■ What is required
Note every line in the entries that contains the string "output", and copy it.

■ Recorded information
Segment Open

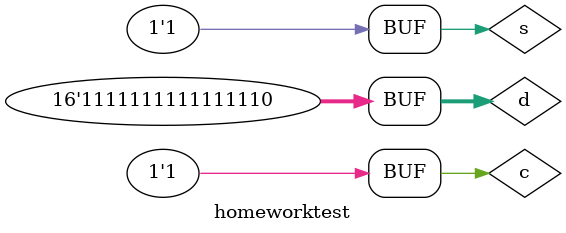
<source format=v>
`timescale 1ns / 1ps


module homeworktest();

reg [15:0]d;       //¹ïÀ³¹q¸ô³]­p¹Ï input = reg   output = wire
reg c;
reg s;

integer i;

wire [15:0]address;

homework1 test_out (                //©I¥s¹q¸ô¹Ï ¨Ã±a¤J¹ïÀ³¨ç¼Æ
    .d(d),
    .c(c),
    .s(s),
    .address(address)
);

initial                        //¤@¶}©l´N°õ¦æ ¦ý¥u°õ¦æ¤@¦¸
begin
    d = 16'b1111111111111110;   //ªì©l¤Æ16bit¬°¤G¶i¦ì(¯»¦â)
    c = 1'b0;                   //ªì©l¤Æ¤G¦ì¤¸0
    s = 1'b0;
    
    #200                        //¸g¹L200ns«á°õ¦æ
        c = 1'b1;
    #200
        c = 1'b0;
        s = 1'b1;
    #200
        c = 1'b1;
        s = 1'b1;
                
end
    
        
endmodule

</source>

Segment Closed
Segment Open

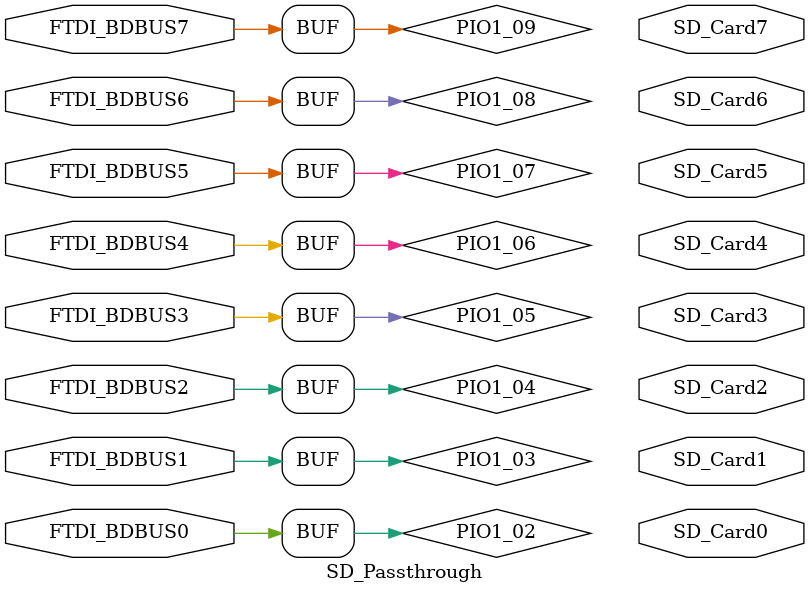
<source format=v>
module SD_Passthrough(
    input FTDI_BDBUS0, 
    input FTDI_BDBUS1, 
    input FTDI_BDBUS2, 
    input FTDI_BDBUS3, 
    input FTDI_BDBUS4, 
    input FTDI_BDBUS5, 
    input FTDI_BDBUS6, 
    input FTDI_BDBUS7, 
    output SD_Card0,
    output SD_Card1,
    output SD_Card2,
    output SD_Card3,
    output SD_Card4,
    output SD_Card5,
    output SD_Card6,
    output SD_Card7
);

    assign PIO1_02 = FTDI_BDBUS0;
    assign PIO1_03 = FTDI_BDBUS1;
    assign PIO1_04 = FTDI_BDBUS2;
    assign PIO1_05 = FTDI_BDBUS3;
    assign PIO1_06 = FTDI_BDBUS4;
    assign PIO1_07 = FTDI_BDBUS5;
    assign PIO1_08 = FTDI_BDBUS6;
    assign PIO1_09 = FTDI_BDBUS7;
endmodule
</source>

Segment Closed

■ Solution for this task
reg [15:0]d;       //¹ïÀ³¹q¸ô³]­p¹Ï input = reg   output = wire
    output SD_Card0,
    output SD_Card1,
    output SD_Card2,
    output SD_Card3,
    output SD_Card4,
    output SD_Card5,
    output SD_Card6,
    output SD_Card7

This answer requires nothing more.